Digital inequity is often left out of the health care industry’s overall commitment to health equity—either because many leaders don’t consider it, or they don’t feel the same responsibility to close the gaps of digital inequity. They think of it as someone else’s problem, like the government’s, or they deprioritize it because they don’t think their business will be negatively impacted by it.
There are a few misconceptions that perpetuate inaction around digital inequity:
Misconceptions about digital inequity
It isn’t an issue for a majority of the population.

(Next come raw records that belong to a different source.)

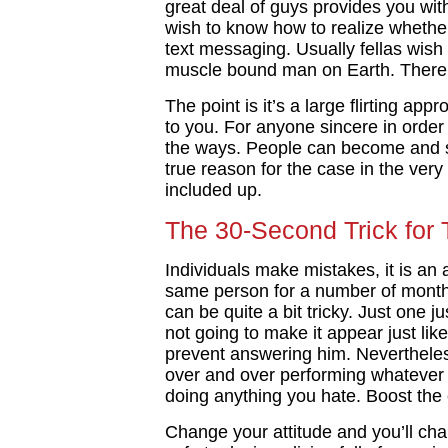
great deal of guys provides you wi
wish to know how to realize whether
text messaging. Usually fellas wish
muscle bound man on Earth. There 
The point is it’s a large flirting ap
to you. For anyone sincere in order 
the ways. People can become and so
true reason for the case in the ver
included up.
The 30-Second Trick for
Individuals make mistakes, it is an a
same person for a number of months
can be quite a bit tricky. Just one j
not going to make it appear just lik
prevent answering him. Nevertheless
over and over performing whatever y
doing anything you hate. Boost the c
Change your attitude and you’ll chang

Digital inequity is only experienced by a small subset of patients served. Digitally-enabled patients are the majority and building for them is smart. Organizations can design or implement digital solutions for digitally-enabled patients and ignore the patients who can’t use their digital solutions without consequence to overall outcomes or their bottom line.
It can’t be the main priority of any one leader or department.
While addressing digital inequity may be an organization-wide goal, there doesn’t need to be a single, accountable leader because it doesn’t fall wholly into any one person’s existing responsibilities.
It’s just a feel-good mission-driven initiative.
A commitment to addressing digital inequity is nothing more than virtue signaling. Without concrete ROI to measure impact, there’s no impetus to prioritize digital inequity over other organizational goals that have quantifiable outcomes.